**SOURCE DATA**
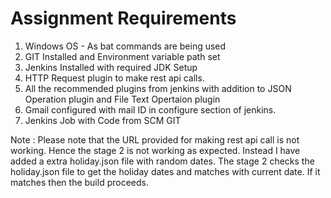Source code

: # Assignment Requirements

1. Windows OS - As bat commands are being used
2. GIT Installed and Environment variable path set
3. Jenkins Installed with required JDK Setup
4. HTTP Request plugin to make rest api calls.
5. All the recommended plugins from jenkins with addition to JSON Operation plugin and File Text Opertaion plugin
6. Gmail configured with mail ID in configure section of jenkins.
7. Jenkins Job with Code from SCM GIT

Note : Please note that the URL provided for making rest api call is not working. Hence the stage 2 is not working as expected. Instead I have added a extra holiday.json file          with random dates. The stage 2 checks the holiday.json file to get the holiday dates and matches with current date. If it matches then the build proceeds.

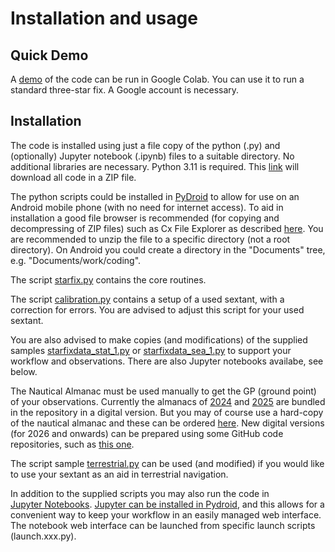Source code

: <!---
    © August Linnman, 2025, email: august@linnman.net
    MIT License (see LICENSE file)
-->

# Installation and usage

## Quick Demo

A
[demo](https://colab.research.google.com/drive/1bZt35-P6aiPlKWktyXgU3he6Di_N-PpA)
of the code can be run in Google Colab. You can use it to run a standard
three-star fix. A Google account is necessary.

## Installation

The code is installed using just a file copy of the python (.py)
and (optionally) Jupyter notebook (.ipynb) files to a suitable directory.
No additional libraries are necessary.
Python 3.11 is required.
This
[link](https://github.com/alinnman/celestial-navigation/archive/refs/heads/main.zip)
will download all code in a ZIP file.

The python scripts could be installed in
[PyDroid](https://play.google.com/store/apps/details?id=ru.iiec.pydroid3)
to allow for use on an Android mobile phone
(with no need for internet access).
To aid in installation a good file browser is recommended
(for copying and decompressing of ZIP files) such as Cx File Explorer
as described
[here](https://play.google.com/store/apps/details?id=com.cxinventor.file.explorer&pcampaignid=web_share).
You are recommended to unzip the file to a specific directory
(not a root directory).
On Android you could create a directory in the "Documents" tree,
e.g. "Documents/work/coding".  

The script [starfix.py](starfix.py) contains the core routines.

The script [calibration.py](calibration.py) contains a setup of a used sextant,
with a correction for errors.
You are advised to adjust this script for your used sextant.

You are also advised to make copies (and modifications) of the supplied samples
[starfixdata_stat_1.py](starfixdata_stat_1.py)
or [starfixdata_sea_1.py](starfixdata_sea_1.py)
to support your workflow and observations.
There are also Jupyter notebooks availabe, see below.

The Nautical Almanac must be used manually to get the GP (ground point) of
your observations. Currently the almanacs of [2024](NAmod(A4)_2024.pdf)
and [2025](NAmod(A4)_2024.pdf)
are bundled in the repository in a digital version.
But you may of course use a hard-copy of the nautical almanac and
these can be ordered
[here](https://www.amazon.com/s?i=stripbooks&rh=p_27%3AU.K.+Hydrographic&s=relevancerank&text=U.K.+Hydrographic&ref=dp_byline_sr_book_1).
New digital versions (for 2026 and onwards)
can be prepared using some GitHub code repositories,
such as [this one](https://github.com/aendie/SkyAlmanac-Py3).

The script sample [terrestrial.py](terrestrial.py)
can be used (and modified) if you would like to use your sextant as an aid in
terrestrial navigation.

In addition to the supplied scripts you may also run the code in
[Jupyter&nbsp;Notebooks](https://en.wikipedia.org/wiki/Project_Jupyter#Jupyter_Notebook).
[Jupyter&nbsp;can&nbsp;be&nbsp;installed&nbsp;in&nbsp;Pydroid](https://www.codementor.io/@olalekanrahman/how-to-access-jupyter-notebook-on-pydroid-1ckw13mtgz),
and this allows for a convenient way to keep your workflow in an easily
managed web interface. The notebook web interface can be launched from specific
launch scripts (launch.xxx.py).
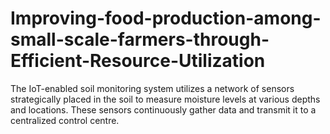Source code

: # Improving-food-production-among-small-scale-farmers-through-Efficient-Resource-Utilization
The IoT-enabled soil monitoring system utilizes a network of sensors strategically placed in the soil to measure moisture levels at various depths and locations.  These sensors continuously gather data and transmit it to a centralized control centre. 
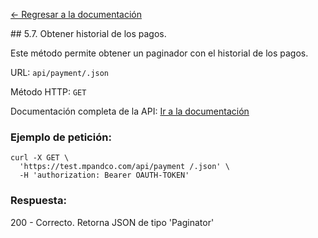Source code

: [<- Regresar a la documentación]({{site.baseurl}}/)

<div id="step57"></div>
## 5.7. Obtener historial de los pagos.

Este método permite obtener un paginador con el historial de los pagos.

URL: `api/payment/.json`

Método HTTP: `GET`

Documentación completa de la API:
[Ir a la documentación](https://test.mpandco.com/docs#get--api-payment-.json)

### Ejemplo de petición:

    curl -X GET \
      'https://test.mpandco.com/api/payment /.json' \
      -H 'authorization: Bearer OAUTH-TOKEN'

### Respuesta:

200 - Correcto. Retorna JSON de tipo 'Paginator'

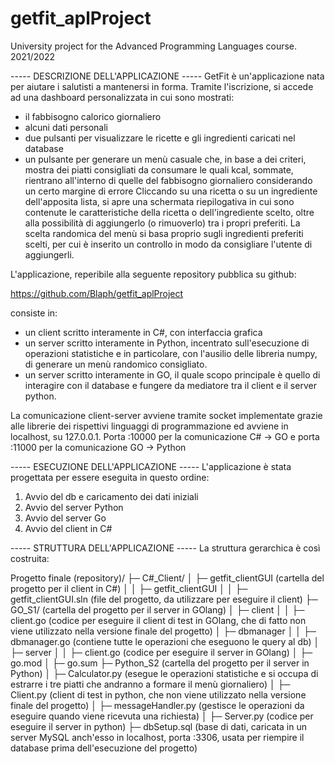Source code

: # getfit_aplProject
University project for the Advanced Programming Languages course. 2021/2022

----- DESCRIZIONE DELL'APPLICAZIONE -----
GetFit è un'applicazione nata per aiutare i salutisti a mantenersi in forma.
Tramite l'iscrizione, si accede ad una dashboard personalizzata in cui sono mostrati:
- il fabbisogno calorico giornaliero
- alcuni dati personali
- due pulsanti per visualizzare le ricette e gli ingredienti caricati nel database
- un pulsante per generare un menù casuale che, in base a dei criteri, mostra dei piatti consigliati da consumare le quali kcal,
	sommate, rientrano all'interno di quelle del fabbisogno giornaliero considerando un certo margine di errore
Cliccando su una ricetta o su un ingrediente dell'apposita lista, si apre una schermata riepilogativa in cui sono contenute
le caratteristiche della ricetta o dell'ingrediente scelto, oltre alla possibilità di aggiungerlo (o rimuoverlo) tra i propri preferiti.
La scelta randomica del menù si basa proprio sugli ingredienti preferiti scelti, per cui è inserito un controllo in modo da consigliare
l'utente di aggiungerli.

L'applicazione, reperibile alla seguente repository pubblica su github:

https://github.com/Blaph/getfit_aplProject

consiste in: 
- un client scritto interamente in C#, con interfaccia grafica
- un server scritto interamente in Python, incentrato sull'esecuzione di operazioni statistiche e in particolare, con l'ausilio delle libreria numpy, di generare un menù randomico consigliato.
- un server scritto interamente in GO, il quale scopo principale è quello di interagire con il database e fungere da mediatore tra il client
 e il server python.

La comunicazione client-server avviene tramite socket implementate grazie alle librerie dei rispettivi linguaggi di programmazione ed avviene in localhost, su 127.0.0.1. Porta :10000 per la comunicazione C# -> GO e porta :11000 per la comunicazione GO -> Python


----- ESECUZIONE DELL'APPLICAZIONE -----
L'applicazione è stata progettata per essere eseguita in questo ordine:
1. Avvio del db e caricamento dei dati iniziali
2. Avvio del server Python
3. Avvio del server Go
4. Avvio del client in C#


----- STRUTTURA DELL'APPLICAZIONE -----
La struttura gerarchica è così costruita:

Progetto finale (repository)/
├─ C#_Client/
│  ├─ getfit_clientGUI (cartella del progetto per il client in C#)
│  │   ├─ getfit_clientGUI
│  │   ├─ getfit_clientGUI.sln (file del progetto, da utilizzare per eseguire il client)
├─ GO_S1/ (cartella del progetto per il server in GOlang)
│  ├─ client
│  │   ├─ client.go (codice per eseguire il client di test in GOlang, che di fatto non viene utilizzato nella versione finale del progetto)
│  ├─ dbmanager
│  │   ├─ dbmanager.go (contiene tutte le operazioni che eseguono le query al db)
│  ├─ server
│  │   ├─ client.go (codice per eseguire il server in GOlang)
│  ├─ go.mod
│  ├─ go.sum
├─ Python_S2 (cartella del progetto per il server in Python)
│  ├─ Calculator.py (esegue le operazioni statistiche e si occupa di estrarre i tre piatti che andranno a formare il menù giornaliero)
│  ├─ Client.py (client di test in python, che non viene utilizzato nella versione finale del progetto)
│  ├─ messageHandler.py (gestisce le operazioni da eseguire quando viene ricevuta una richiesta)
│  ├─ Server.py (codice per eseguire il server in python)
├─ dbSetup.sql (base di dati, caricata in un server MySQL anch'esso in localhost, porta :3306, usata per riempire il database prima 	dell'esecuzione del progetto)
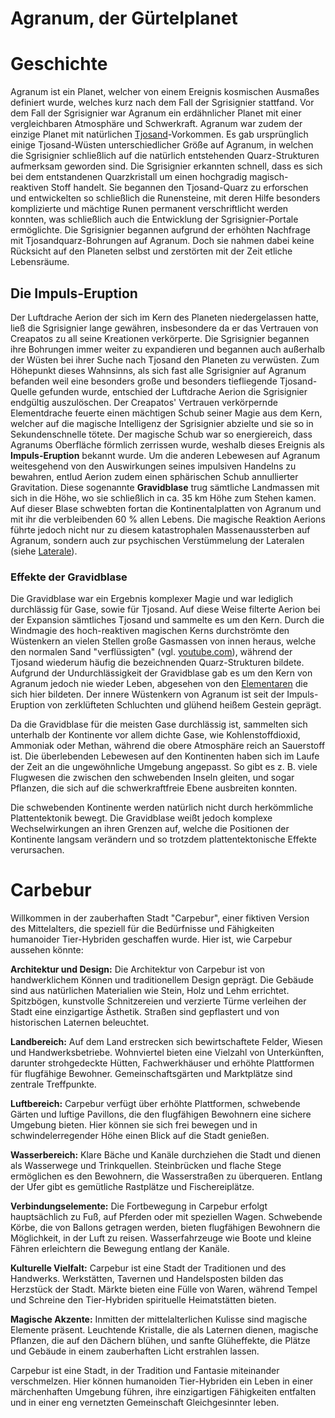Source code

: # Agranum, der Gürtelplanet

# Geschichte

Agranum ist ein Planet, welcher von einem Ereignis kosmischen Ausmaßes definiert wurde, welches kurz nach dem Fall der Sgrisignier stattfand. Vor dem Fall der Sgrisignier war Agranum ein erdähnlicher Planet mit einer vergleichbaren Atmosphäre und Schwerkraft.
Agranum war zudem der einzige Planet mit natürlichen [Tjosand](../../general/magie/tjosand.md)-Vorkommen. Es gab ursprünglich einige Tjosand-Wüsten
unterschiedlicher Größe auf Agranum, in welchen die Sgrisignier schließlich auf die natürlich entstehenden Quarz-Strukturen
aufmerksam geworden sind. Die Sgrisignier erkannten schnell, dass es sich bei dem entstandenen Quarzkristall um einen hochgradig magisch-reaktiven Stoff handelt. Sie begannen den Tjosand-Quarz zu erforschen und entwickelten so schließlich die Runensteine, mit deren Hilfe besonders komplizierte und mächtige Runen permanent verschriftlicht werden konnten, was schließlich auch die Entwicklung der
Sgrisignier-Portale ermöglichte. Die Sgrisignier begannen aufgrund der erhöhten Nachfrage mit Tjosandquarz-Bohrungen auf
Agranum. Doch sie nahmen dabei keine Rücksicht auf den Planeten selbst und zerstörten mit der Zeit etliche Lebensräume. 

## Die Impuls-Eruption

Der Luftdrache Aerion der sich im Kern des Planeten niedergelassen hatte, ließ die Sgrisignier lange gewähren,
insbesondere da er das Vertrauen von Creapatos zu all seine Kreationen verkörperte. Die Sgrisignier begannen ihre Bohrungen immer weiter zu expandieren und begannen auch außerhalb der Wüsten bei ihrer Suche nach Tjosand den Planeten zu verwüsten. Zum Höhepunkt dieses Wahnsinns, als sich fast alle Sgrisignier auf Agranum befanden weil eine besonders große und besonders tiefliegende Tjosand-Quelle gefunden wurde, entschied der Luftdrache Aerion die Sgrisignier endgültig auszulöschen. Der Creapatos' Vertrauen verkörpernde Elementdrache feuerte einen mächtigen Schub seiner Magie aus dem Kern,
welcher auf die magische Intelligenz der Sgrisignier abzielte und sie so in Sekundenschnelle tötete. Der magische Schub
war so energiereich, dass Agranums Oberfläche förmlich zerrissen wurde, weshalb dieses Ereignis als **Impuls-Eruption** bekannt wurde. Um die anderen Lebewesen auf Agranum weitesgehend von den Auswirkungen seines impulsiven Handelns zu bewahren, entlud Aerion zudem einen
sphärischen Schub annullierter Gravitation. Diese sogenannte **Gravidblase** trug sämtliche Landmassen mit sich in die
Höhe, wo sie schließlich in ca. 35 km Höhe zum Stehen kamen.
Auf dieser Blase schwebten fortan die Kontinentalplatten von Agranum und mit ihr die verbleibenden 60 % allen Lebens.
Die magische Reaktion Aerions führte jedoch nicht nur zu diesem katastrophalen Massenaussterben auf
Agranum, sondern auch zur psychischen Verstümmelung der Lateralen (siehe [Laterale](../voelker/lateralen.md)).

### Effekte der Gravidblase 

Die Gravidblase war ein Ergebnis komplexer Magie und war lediglich durchlässig für Gase, sowie für Tjosand. Auf diese
Weise filterte Aerion bei der Expansion sämtliches Tjosand und sammelte es um den Kern.
Durch die Windmagie des hoch-reaktiven magischen Kerns durchströmte den Wüstenkern an vielen Stellen große Gasmassen von innen heraus, welche den normalen Sand "verflüssigten" (vgl. [youtube.com](https://www.youtube.com/watch?v=CCiIUjPF060)), während der Tjosand wiederum häufig die bezeichnenden Quarz-Strukturen bildete. Aufgrund der Undurchlässigkeit der Gravidblase gab es um den Kern von Agranum jedoch nie wieder Leben, abgesehen von den [Elementaren](../voelker/elementare.md) die sich hier bildeten. Der innere Wüstenkern von Agranum ist seit der Impuls-Eruption von zerklüfteten Schluchten und glühend heißem Gestein geprägt. 

Da die Gravidblase für die meisten Gase durchlässig ist, sammelten sich unterhalb der Kontinente vor allem dichte Gase, wie Kohlenstoffdioxid, Ammoniak oder Methan, während die obere Atmosphäre reich an Sauerstoff ist. Die überlebenden Lebewesen auf den Kontinenten haben sich im Laufe der Zeit an die ungewöhnliche Umgebung angepasst. So gibt es z. B. viele Flugwesen die zwischen den schwebenden Inseln gleiten, und sogar Pflanzen, die sich auf die schwerkraftfreie Ebene ausbreiten konnten. 

Die schwebenden Kontinente werden natürlich nicht durch herkömmliche Plattentektonik bewegt. Die Gravidblase weißt jedoch komplexe Wechselwirkungen an ihren Grenzen auf, welche die Positionen der Kontinente langsam verändern und so trotzdem plattentektonische Effekte verursachen.

# Carbebur

Willkommen in der zauberhaften Stadt "Carpebur", einer fiktiven Version des Mittelalters, die speziell für die Bedürfnisse und Fähigkeiten humanoider Tier-Hybriden geschaffen wurde. Hier ist, wie Carpebur aussehen könnte:

**Architektur und Design:** Die Architektur von Carpebur ist von handwerklichem Können und traditionellem Design geprägt. Die Gebäude sind aus natürlichen Materialien wie Stein, Holz und Lehm errichtet. Spitzbögen, kunstvolle Schnitzereien und verzierte Türme verleihen der Stadt eine einzigartige Ästhetik. Straßen sind gepflastert und von historischen Laternen beleuchtet.

**Landbereich:** Auf dem Land erstrecken sich bewirtschaftete Felder, Wiesen und Handwerksbetriebe. Wohnviertel bieten eine Vielzahl von Unterkünften, darunter strohgedeckte Hütten, Fachwerkhäuser und erhöhte Plattformen für flugfähige Bewohner. Gemeinschaftsgärten und Marktplätze sind zentrale Treffpunkte.

**Luftbereich:** Carpebur verfügt über erhöhte Plattformen, schwebende Gärten und luftige Pavillons, die den flugfähigen Bewohnern eine sichere Umgebung bieten. Hier können sie sich frei bewegen und in schwindelerregender Höhe einen Blick auf die Stadt genießen.

**Wasserbereich:** Klare Bäche und Kanäle durchziehen die Stadt und dienen als Wasserwege und Trinkquellen. Steinbrücken und flache Stege ermöglichen es den Bewohnern, die Wasserstraßen zu überqueren. Entlang der Ufer gibt es gemütliche Rastplätze und Fischereiplätze.

**Verbindungselemente:** Die Fortbewegung in Carpebur erfolgt hauptsächlich zu Fuß, auf Pferden oder mit speziellen Wagen. Schwebende Körbe, die von Ballons getragen werden, bieten flugfähigen Bewohnern die Möglichkeit, in der Luft zu reisen. Wasserfahrzeuge wie Boote und kleine Fähren erleichtern die Bewegung entlang der Kanäle.

**Kulturelle Vielfalt:** Carpebur ist eine Stadt der Traditionen und des Handwerks. Werkstätten, Tavernen und Handelsposten bilden das Herzstück der Stadt. Märkte bieten eine Fülle von Waren, während Tempel und Schreine den Tier-Hybriden spirituelle Heimatstätten bieten.

**Magische Akzente:** Inmitten der mittelalterlichen Kulisse sind magische Elemente präsent. Leuchtende Kristalle, die als Laternen dienen, magische Pflanzen, die auf den Dächern blühen, und sanfte Glüheffekte, die Plätze und Gebäude in einem zauberhaften Licht erstrahlen lassen.

Carpebur ist eine Stadt, in der Tradition und Fantasie miteinander verschmelzen. Hier können humanoiden Tier-Hybriden ein Leben in einer märchenhaften Umgebung führen, ihre einzigartigen Fähigkeiten entfalten und in einer eng vernetzten Gemeinschaft Gleichgesinnter leben.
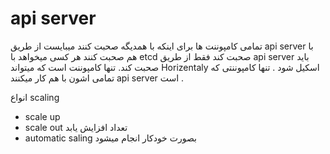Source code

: # api server
تمامی کامپوننت ها برای اینکه با همدیگه صحبت کنند میبایست از طریق api server  با هم صحبت کنند
هر کسی میخواهد با etcd صحبت کند فقط از طریق api server باید صحبت کند.
تنها  کامپوننت است که میتواند Horizentaly اسکیل شود .
تنها کامپوننتی که تمامی اشون با هم کار میکنند api server است .

انواع scaling
- scale up 
- scale out تعداد افزایش یابد
- automatic saling بصورت خودکار انجام میشود
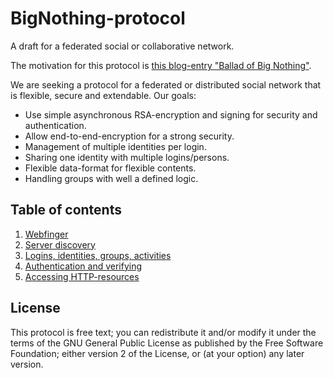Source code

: BigNothing-protocol
===================

A draft for a federated social or collaborative network.

The motivation for this protocol is [this blog-entry "Ballad of Big Nothing"](http://distributedcode.wordpress.com/2014/02/26/ballad-of-big-nothing/).

We are seeking a protocol for a federated or distributed social network that is flexible, secure and extendable. Our goals:

* Use simple asynchronous RSA-encryption and signing for security and authentication.
* Allow end-to-end-encryption for a strong security.
* Management of multiple identities per login.
* Sharing one identity with multiple logins/persons.
* Flexible data-format for flexible contents.
* Handling groups with well a defined logic.

## Table of contents

1. [Webfinger](https://github.com/Krassmus/BigNothing-protocol/blob/master/webfinger.md)
2. [Server discovery](https://github.com/Krassmus/BigNothing-protocol/blob/master/server.md)
3. [Logins, identities, groups, activities](https://github.com/Krassmus/BigNothing-protocol/blob/master/logins_identities_groups_activities.md)
4. [Authentication and verifying](https://github.com/Krassmus/BigNothing-protocol/blob/master/authentication.md)
5. [Accessing HTTP-resources](https://github.com/Krassmus/BigNothing-protocol/blob/master/resources.md)

## License

This protocol is free text; you can redistribute it and/or modify it under the terms of the GNU General Public License as published by the Free Software Foundation; either version 2 of the License, or (at your option) any later version.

**ACTIVITY**
Reproduce the lines between the line containing "Die Gravidblase war" and the line containing "Weise filterte Aerion", inclusive, substituting "Sternsand" for "Tjosand" and leaving everything else unchanged.

**RESULT OF THIS EXERCISE**
Die Gravidblase war ein Ergebnis komplexer Magie und war lediglich durchlässig für Gase, sowie für Sternsand. Auf diese
Weise filterte Aerion bei der Expansion sämtliches Sternsand und sammelte es um den Kern.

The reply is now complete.